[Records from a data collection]
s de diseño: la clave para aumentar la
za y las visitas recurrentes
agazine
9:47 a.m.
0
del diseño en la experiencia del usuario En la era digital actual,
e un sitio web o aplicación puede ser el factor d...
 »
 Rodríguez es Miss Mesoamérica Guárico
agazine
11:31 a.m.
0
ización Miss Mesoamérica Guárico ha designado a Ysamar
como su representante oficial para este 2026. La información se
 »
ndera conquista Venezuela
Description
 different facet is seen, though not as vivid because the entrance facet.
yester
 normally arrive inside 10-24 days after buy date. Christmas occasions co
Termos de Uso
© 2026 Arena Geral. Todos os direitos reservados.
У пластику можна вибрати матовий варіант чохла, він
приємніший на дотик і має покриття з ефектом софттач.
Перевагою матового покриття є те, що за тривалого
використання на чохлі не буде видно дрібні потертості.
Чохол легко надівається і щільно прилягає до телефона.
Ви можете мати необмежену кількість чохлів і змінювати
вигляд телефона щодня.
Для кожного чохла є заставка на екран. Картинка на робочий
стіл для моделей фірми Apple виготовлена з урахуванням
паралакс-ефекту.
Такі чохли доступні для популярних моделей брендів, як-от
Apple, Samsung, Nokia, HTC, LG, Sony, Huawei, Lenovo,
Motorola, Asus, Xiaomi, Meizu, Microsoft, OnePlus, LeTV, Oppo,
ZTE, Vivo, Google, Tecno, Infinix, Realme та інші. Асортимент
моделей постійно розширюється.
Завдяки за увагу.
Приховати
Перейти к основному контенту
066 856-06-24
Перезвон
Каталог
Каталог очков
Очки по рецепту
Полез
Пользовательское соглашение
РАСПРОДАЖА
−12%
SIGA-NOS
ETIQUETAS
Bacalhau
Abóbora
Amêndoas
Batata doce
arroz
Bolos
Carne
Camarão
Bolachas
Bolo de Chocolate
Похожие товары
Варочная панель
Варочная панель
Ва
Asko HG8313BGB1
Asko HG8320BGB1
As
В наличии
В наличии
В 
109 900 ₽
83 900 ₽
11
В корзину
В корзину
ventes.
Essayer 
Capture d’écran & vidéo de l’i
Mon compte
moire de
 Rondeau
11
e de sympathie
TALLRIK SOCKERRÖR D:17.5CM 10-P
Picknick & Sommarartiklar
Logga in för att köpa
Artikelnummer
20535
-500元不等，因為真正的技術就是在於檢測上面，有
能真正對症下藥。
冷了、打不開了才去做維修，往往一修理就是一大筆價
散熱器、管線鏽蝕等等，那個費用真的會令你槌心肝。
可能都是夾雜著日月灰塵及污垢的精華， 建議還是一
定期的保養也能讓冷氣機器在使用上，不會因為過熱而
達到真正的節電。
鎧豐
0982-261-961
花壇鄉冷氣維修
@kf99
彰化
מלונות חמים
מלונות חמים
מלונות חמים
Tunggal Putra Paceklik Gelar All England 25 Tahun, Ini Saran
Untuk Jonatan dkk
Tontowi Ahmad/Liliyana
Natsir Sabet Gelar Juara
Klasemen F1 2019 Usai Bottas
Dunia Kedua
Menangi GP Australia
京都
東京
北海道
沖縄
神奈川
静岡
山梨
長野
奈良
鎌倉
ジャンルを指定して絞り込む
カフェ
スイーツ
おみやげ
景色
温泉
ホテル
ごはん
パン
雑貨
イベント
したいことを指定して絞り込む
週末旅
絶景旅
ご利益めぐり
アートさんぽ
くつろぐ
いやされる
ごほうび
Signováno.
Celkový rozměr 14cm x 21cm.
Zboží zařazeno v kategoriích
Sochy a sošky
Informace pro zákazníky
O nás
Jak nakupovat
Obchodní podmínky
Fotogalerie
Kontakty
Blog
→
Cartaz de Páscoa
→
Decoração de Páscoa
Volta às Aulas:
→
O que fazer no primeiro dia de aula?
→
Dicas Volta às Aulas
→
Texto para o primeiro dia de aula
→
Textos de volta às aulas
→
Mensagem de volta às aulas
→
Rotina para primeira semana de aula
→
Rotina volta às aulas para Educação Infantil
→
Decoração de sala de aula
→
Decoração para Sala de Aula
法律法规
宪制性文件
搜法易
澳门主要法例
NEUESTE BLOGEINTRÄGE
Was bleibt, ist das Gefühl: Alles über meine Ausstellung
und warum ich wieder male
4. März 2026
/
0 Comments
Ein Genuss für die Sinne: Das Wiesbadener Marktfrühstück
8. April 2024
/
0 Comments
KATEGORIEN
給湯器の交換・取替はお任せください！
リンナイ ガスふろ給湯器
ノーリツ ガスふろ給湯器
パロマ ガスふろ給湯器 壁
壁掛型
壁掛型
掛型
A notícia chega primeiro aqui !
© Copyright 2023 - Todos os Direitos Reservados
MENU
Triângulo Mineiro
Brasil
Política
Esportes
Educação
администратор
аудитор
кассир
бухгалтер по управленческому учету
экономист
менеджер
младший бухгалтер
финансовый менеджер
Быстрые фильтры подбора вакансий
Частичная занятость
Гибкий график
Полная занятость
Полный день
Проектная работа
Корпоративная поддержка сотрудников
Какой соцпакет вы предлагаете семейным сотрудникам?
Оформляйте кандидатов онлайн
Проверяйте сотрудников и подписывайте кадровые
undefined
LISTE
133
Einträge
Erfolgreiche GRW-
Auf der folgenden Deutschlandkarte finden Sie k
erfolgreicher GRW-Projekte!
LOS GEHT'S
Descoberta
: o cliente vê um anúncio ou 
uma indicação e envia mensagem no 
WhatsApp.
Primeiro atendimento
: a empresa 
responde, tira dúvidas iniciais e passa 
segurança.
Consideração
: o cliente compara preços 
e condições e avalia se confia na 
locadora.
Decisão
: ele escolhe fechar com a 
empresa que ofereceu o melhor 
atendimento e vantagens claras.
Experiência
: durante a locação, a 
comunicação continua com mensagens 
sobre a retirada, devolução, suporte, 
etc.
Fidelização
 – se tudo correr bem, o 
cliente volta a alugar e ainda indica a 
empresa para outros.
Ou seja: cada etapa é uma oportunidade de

**To-do item**.
Copy every line above word for word, keeping the same order and without changing anything.

**Solution to the exercise**.
s de diseño: la clave para aumentar la
za y las visitas recurrentes
agazine
9:47 a.m.
0
del diseño en la experiencia del usuario En la era digital actual,
e un sitio web o aplicación puede ser el factor d...
 »
 Rodríguez es Miss Mesoamérica Guárico
agazine
11:31 a.m.
0
ización Miss Mesoamérica Guárico ha designado a Ysamar
como su representante oficial para este 2026. La información se
 »
ndera conquista Venezuela
Description
 different facet is seen, though not as vivid because the entrance facet.
yester
 normally arrive inside 10-24 days after buy date. Christmas occasions co
Termos de Uso
© 2026 Arena Geral. Todos os direitos reservados.
У пластику можна вибрати матовий варіант чохла, він
приємніший на дотик і має покриття з ефектом софттач.
Перевагою матового покриття є те, що за тривалого
використання на чохлі не буде видно дрібні потертості.
Чохол легко надівається і щільно прилягає до телефона.
Ви можете мати необмежену кількість чохлів і змінювати
вигляд телефона щодня.
Для кожного чохла є заставка на екран. Картинка на робочий
стіл для моделей фірми Apple виготовлена з урахуванням
паралакс-ефекту.
Такі чохли доступні для популярних моделей брендів, як-от
Apple, Samsung, Nokia, HTC, LG, Sony, Huawei, Lenovo,
Motorola, Asus, Xiaomi, Meizu, Microsoft, OnePlus, LeTV, Oppo,
ZTE, Vivo, Google, Tecno, Infinix, Realme та інші. Асортимент
моделей постійно розширюється.
Завдяки за увагу.
Приховати
Перейти к основному контенту
066 856-06-24
Перезвон
Каталог
Каталог очков
Очки по рецепту
Полез
Пользовательское соглашение
РАСПРОДАЖА
−12%
SIGA-NOS
ETIQUETAS
Bacalhau
Abóbora
Amêndoas
Batata doce
arroz
Bolos
Carne
Camarão
Bolachas
Bolo de Chocolate
Похожие товары
Варочная панель
Варочная панель
Ва
Asko HG8313BGB1
Asko HG8320BGB1
As
В наличии
В наличии
В 
109 900 ₽
83 900 ₽
11
В корзину
В корзину
ventes.
Essayer 
Capture d’écran & vidéo de l’i
Mon compte
moire de
 Rondeau
11
e de sympathie
TALLRIK SOCKERRÖR D:17.5CM 10-P
Picknick & Sommarartiklar
Logga in för att köpa
Artikelnummer
20535
-500元不等，因為真正的技術就是在於檢測上面，有
能真正對症下藥。
冷了、打不開了才去做維修，往往一修理就是一大筆價
散熱器、管線鏽蝕等等，那個費用真的會令你槌心肝。
可能都是夾雜著日月灰塵及污垢的精華， 建議還是一
定期的保養也能讓冷氣機器在使用上，不會因為過熱而
達到真正的節電。
鎧豐
0982-261-961
花壇鄉冷氣維修
@kf99
彰化
מלונות חמים
מלונות חמים
מלונות חמים
Tunggal Putra Paceklik Gelar All England 25 Tahun, Ini Saran
Untuk Jonatan dkk
Tontowi Ahmad/Liliyana
Natsir Sabet Gelar Juara
Klasemen F1 2019 Usai Bottas
Dunia Kedua
Menangi GP Australia
京都
東京
北海道
沖縄
神奈川
静岡
山梨
長野
奈良
鎌倉
ジャンルを指定して絞り込む
カフェ
スイーツ
おみやげ
景色
温泉
ホテル
ごはん
パン
雑貨
イベント
したいことを指定して絞り込む
週末旅
絶景旅
ご利益めぐり
アートさんぽ
くつろぐ
いやされる
ごほうび
Signováno.
Celkový rozměr 14cm x 21cm.
Zboží zařazeno v kategoriích
Sochy a sošky
Informace pro zákazníky
O nás
Jak nakupovat
Obchodní podmínky
Fotogalerie
Kontakty
Blog
→
Cartaz de Páscoa
→
Decoração de Páscoa
Volta às Aulas:
→
O que fazer no primeiro dia de aula?
→
Dicas Volta às Aulas
→
Texto para o primeiro dia de aula
→
Textos de volta às aulas
→
Mensagem de volta às aulas
→
Rotina para primeira semana de aula
→
Rotina volta às aulas para Educação Infantil
→
Decoração de sala de aula
→
Decoração para Sala de Aula
法律法规
宪制性文件
搜法易
澳门主要法例
NEUESTE BLOGEINTRÄGE
Was bleibt, ist das Gefühl: Alles über meine Ausstellung
und warum ich wieder male
4. März 2026
/
0 Comments
Ein Genuss für die Sinne: Das Wiesbadener Marktfrühstück
8. April 2024
/
0 Comments
KATEGORIEN
給湯器の交換・取替はお任せください！
リンナイ ガスふろ給湯器
ノーリツ ガスふろ給湯器
パロマ ガスふろ給湯器 壁
壁掛型
壁掛型
掛型
A notícia chega primeiro aqui !
© Copyright 2023 - Todos os Direitos Reservados
MENU
Triângulo Mineiro
Brasil
Política
Esportes
Educação
администратор
аудитор
кассир
бухгалтер по управленческому учету
экономист
менеджер
младший бухгалтер
финансовый менеджер
Быстрые фильтры подбора вакансий
Частичная занятость
Гибкий график
Полная занятость
Полный день
Проектная работа
Корпоративная поддержка сотрудников
Какой соцпакет вы предлагаете семейным сотрудникам?
Оформляйте кандидатов онлайн
Проверяйте сотрудников и подписывайте кадровые
undefined
LISTE
133
Einträge
Erfolgreiche GRW-
Auf der folgenden Deutschlandkarte finden Sie k
erfolgreicher GRW-Projekte!
LOS GEHT'S
Descoberta
: o cliente vê um anúncio ou 
uma indicação e envia mensagem no 
WhatsApp.
Primeiro atendimento
: a empresa 
responde, tira dúvidas iniciais e passa 
segurança.
Consideração
: o cliente compara preços 
e condições e avalia se confia na 
locadora.
Decisão
: ele escolhe fechar com a 
empresa que ofereceu o melhor 
atendimento e vantagens claras.
Experiência
: durante a locação, a 
comunicação continua com mensagens 
sobre a retirada, devolução, suporte, 
etc.
Fidelização
 – se tudo correr bem, o 
cliente volta a alugar e ainda indica a 
empresa para outros.
Ou seja: cada etapa é uma oportunidade de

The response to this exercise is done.